* **EXERCISE**:
Output the entries exactly. Start at the first line, finish with the line containing "0 Add a 4 corners", and omit the pictures.

* **RECORDS FOR THE EXERCISE**:
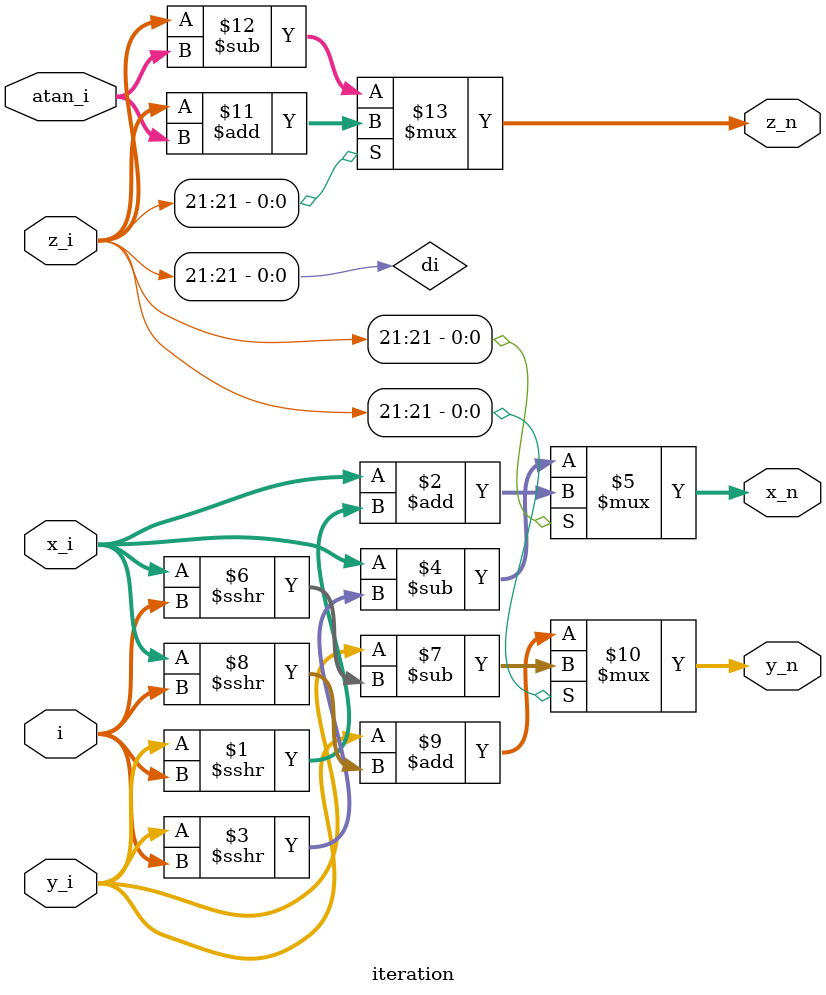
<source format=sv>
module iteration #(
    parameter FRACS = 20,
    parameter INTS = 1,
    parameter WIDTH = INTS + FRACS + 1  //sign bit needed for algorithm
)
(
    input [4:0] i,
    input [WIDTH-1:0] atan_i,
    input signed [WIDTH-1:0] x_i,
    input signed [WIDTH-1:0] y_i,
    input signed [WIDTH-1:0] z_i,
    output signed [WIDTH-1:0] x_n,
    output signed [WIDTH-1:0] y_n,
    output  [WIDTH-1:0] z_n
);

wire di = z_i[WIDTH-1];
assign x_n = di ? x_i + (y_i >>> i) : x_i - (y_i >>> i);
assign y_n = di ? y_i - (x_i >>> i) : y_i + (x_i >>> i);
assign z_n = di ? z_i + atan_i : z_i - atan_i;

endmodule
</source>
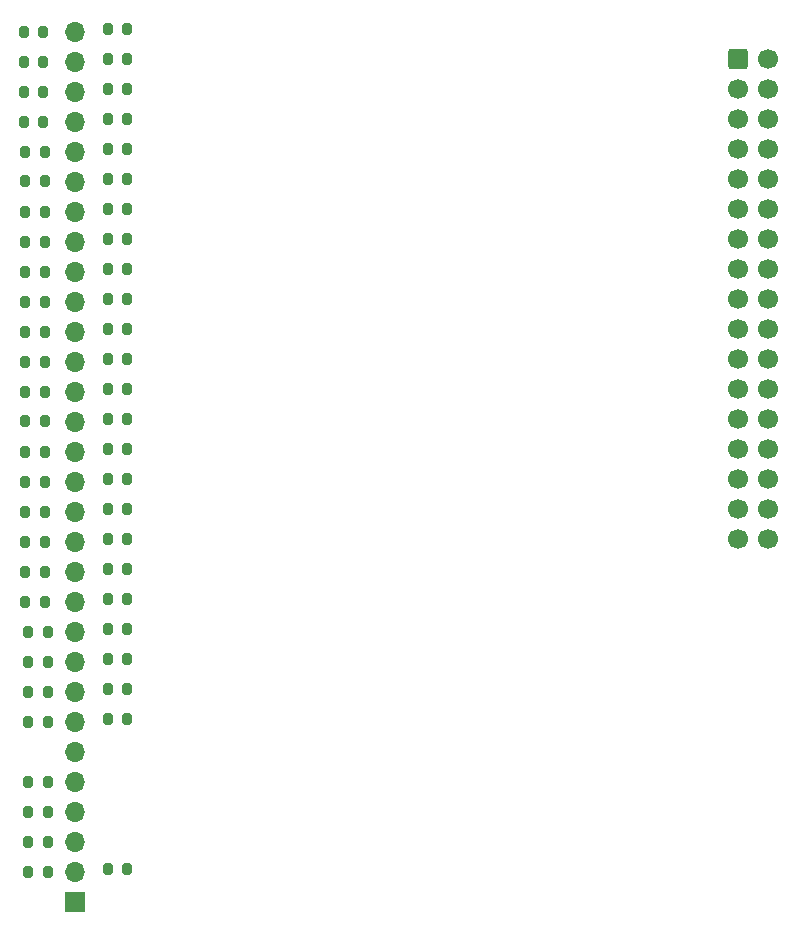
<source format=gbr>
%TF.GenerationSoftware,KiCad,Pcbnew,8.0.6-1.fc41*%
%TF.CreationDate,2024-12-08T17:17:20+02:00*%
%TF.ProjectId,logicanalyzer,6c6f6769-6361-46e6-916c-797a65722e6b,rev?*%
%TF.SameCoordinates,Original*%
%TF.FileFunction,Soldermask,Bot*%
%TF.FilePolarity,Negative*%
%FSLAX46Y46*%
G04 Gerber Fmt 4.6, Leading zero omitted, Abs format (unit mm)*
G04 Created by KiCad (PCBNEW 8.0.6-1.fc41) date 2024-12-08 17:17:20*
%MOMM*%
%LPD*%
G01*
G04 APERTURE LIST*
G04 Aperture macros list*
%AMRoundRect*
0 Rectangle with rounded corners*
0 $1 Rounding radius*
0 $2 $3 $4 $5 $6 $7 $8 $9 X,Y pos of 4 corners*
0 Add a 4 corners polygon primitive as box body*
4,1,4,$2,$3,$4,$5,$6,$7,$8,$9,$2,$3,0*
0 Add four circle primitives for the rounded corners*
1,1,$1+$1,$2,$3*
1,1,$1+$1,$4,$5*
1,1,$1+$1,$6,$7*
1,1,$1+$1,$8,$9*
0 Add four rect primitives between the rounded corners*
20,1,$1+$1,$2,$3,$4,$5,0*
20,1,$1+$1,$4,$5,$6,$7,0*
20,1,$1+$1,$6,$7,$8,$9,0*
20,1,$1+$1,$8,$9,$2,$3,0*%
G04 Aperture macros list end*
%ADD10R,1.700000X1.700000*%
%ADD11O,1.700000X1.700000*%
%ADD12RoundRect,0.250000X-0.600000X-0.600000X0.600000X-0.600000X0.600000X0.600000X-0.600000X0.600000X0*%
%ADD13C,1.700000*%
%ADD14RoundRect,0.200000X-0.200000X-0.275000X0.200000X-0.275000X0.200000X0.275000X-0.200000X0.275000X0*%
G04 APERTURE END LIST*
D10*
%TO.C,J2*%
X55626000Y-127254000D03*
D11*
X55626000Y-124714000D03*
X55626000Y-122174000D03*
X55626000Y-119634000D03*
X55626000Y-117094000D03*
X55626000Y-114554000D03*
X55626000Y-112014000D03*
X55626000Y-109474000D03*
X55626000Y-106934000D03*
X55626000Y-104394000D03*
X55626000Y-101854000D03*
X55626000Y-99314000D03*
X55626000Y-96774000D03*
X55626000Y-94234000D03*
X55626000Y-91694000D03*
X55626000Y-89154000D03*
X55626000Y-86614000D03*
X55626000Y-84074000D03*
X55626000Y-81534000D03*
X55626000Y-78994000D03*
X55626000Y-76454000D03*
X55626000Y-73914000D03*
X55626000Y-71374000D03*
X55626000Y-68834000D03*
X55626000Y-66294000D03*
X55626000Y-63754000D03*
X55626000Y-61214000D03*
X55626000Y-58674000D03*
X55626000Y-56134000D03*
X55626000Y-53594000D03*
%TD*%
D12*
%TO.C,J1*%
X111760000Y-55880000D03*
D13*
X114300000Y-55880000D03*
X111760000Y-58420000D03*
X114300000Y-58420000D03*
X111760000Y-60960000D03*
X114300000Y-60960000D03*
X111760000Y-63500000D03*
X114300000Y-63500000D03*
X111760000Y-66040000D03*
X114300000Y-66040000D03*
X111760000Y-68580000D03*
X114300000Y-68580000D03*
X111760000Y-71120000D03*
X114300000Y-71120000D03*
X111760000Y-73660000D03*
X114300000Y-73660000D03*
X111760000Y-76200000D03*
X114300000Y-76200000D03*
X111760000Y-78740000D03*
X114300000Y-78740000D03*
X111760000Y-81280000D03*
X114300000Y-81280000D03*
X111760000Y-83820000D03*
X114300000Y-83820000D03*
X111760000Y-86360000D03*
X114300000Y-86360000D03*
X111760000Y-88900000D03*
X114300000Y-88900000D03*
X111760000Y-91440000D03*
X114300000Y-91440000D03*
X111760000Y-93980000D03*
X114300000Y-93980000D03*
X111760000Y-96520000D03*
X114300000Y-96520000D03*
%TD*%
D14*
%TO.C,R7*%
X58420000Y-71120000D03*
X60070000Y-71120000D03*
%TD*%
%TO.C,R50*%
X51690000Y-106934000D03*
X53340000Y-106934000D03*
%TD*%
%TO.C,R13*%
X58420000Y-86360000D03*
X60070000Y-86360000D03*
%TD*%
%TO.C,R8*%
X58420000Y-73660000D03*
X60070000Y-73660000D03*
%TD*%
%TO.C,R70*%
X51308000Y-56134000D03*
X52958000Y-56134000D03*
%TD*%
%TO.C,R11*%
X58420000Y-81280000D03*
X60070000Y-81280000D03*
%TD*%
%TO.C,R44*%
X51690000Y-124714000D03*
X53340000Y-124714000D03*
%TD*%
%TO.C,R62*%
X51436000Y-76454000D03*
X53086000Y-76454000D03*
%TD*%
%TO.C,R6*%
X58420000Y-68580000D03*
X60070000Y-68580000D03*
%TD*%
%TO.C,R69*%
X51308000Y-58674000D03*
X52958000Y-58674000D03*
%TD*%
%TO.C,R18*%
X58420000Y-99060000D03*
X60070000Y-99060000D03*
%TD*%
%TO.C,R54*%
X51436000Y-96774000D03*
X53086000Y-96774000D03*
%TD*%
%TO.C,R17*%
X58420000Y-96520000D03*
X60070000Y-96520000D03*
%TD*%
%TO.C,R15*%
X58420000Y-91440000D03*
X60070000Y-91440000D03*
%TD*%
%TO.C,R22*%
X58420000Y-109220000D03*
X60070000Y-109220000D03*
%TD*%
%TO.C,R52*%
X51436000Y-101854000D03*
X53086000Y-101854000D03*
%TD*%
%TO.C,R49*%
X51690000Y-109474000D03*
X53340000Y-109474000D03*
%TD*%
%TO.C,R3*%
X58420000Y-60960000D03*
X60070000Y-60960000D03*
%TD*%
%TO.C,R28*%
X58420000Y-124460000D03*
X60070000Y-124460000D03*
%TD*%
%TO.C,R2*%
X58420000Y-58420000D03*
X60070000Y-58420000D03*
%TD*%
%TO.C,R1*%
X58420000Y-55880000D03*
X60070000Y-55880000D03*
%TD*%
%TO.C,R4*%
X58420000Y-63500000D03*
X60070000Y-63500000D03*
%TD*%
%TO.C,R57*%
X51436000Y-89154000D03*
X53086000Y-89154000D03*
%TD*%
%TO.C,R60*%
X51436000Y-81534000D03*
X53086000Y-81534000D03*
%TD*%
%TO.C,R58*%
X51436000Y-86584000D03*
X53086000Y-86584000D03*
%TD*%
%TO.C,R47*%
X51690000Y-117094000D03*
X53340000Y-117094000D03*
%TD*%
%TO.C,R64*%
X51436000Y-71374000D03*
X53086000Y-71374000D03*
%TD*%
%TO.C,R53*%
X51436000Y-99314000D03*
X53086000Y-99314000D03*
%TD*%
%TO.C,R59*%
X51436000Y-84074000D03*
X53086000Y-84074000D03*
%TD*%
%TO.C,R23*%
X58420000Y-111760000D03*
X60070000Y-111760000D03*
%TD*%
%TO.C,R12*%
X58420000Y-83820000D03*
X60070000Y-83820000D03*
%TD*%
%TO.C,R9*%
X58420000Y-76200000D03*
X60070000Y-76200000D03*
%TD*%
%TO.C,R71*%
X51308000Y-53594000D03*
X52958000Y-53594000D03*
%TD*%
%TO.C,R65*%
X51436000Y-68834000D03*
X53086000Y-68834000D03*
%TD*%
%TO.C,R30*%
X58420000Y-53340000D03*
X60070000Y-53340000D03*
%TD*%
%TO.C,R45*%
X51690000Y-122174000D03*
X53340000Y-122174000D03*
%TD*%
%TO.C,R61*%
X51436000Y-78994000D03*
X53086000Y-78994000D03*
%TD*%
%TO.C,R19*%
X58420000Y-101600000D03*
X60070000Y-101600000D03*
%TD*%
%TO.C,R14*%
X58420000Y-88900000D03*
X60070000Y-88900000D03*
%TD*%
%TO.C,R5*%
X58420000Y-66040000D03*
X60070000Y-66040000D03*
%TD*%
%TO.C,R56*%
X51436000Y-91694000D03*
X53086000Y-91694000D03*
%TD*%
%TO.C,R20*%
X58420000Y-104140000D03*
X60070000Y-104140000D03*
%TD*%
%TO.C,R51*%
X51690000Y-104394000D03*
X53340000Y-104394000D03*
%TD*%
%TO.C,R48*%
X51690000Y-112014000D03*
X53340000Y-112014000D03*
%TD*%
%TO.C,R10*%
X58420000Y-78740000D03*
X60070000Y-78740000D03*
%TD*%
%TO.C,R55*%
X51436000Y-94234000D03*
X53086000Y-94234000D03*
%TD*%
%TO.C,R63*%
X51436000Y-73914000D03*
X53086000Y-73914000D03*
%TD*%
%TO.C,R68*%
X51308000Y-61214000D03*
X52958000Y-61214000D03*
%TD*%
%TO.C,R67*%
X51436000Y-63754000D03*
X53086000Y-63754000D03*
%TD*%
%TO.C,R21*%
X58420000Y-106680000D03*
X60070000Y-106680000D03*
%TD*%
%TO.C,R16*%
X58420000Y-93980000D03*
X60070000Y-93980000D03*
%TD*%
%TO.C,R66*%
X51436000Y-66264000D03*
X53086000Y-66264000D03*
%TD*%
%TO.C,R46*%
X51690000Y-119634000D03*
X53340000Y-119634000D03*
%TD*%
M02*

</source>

* **TASK RESULT**:
<source format=sv>
module iteration #(
    parameter FRACS = 20,
    parameter INTS = 1,
    parameter WIDTH = INTS + FRACS + 1  //sign bit needed for algorithm
)
(
    input [4:0] i,
    input [WIDTH-1:0] atan_i,
    input signed [WIDTH-1:0] x_i,
    input signed [WIDTH-1:0] y_i,
    input signed [WIDTH-1:0] z_i,
    output signed [WIDTH-1:0] x_n,
    output signed [WIDTH-1:0] y_n,
    output  [WIDTH-1:0] z_n
);

wire di = z_i[WIDTH-1];
assign x_n = di ? x_i + (y_i >>> i) : x_i - (y_i >>> i);
assign y_n = di ? y_i - (x_i >>> i) : y_i + (x_i >>> i);
assign z_n = di ? z_i + atan_i : z_i - atan_i;

endmodule
</source>
<source format=gbr>
%TF.GenerationSoftware,KiCad,Pcbnew,8.0.6-1.fc41*%
%TF.CreationDate,2024-12-08T17:17:20+02:00*%
%TF.ProjectId,logicanalyzer,6c6f6769-6361-46e6-916c-797a65722e6b,rev?*%
%TF.SameCoordinates,Original*%
%TF.FileFunction,Soldermask,Bot*%
%TF.FilePolarity,Negative*%
%FSLAX46Y46*%
G04 Gerber Fmt 4.6, Leading zero omitted, Abs format (unit mm)*
G04 Created by KiCad (PCBNEW 8.0.6-1.fc41) date 2024-12-08 17:17:20*
%MOMM*%
%LPD*%
G01*
G04 APERTURE LIST*
G04 Aperture macros list*
%AMRoundRect*
0 Rectangle with rounded corners*
0 $1 Rounding radius*
0 $2 $3 $4 $5 $6 $7 $8 $9 X,Y pos of 4 corners*
0 Add a 4 corners polygon primitive as box body*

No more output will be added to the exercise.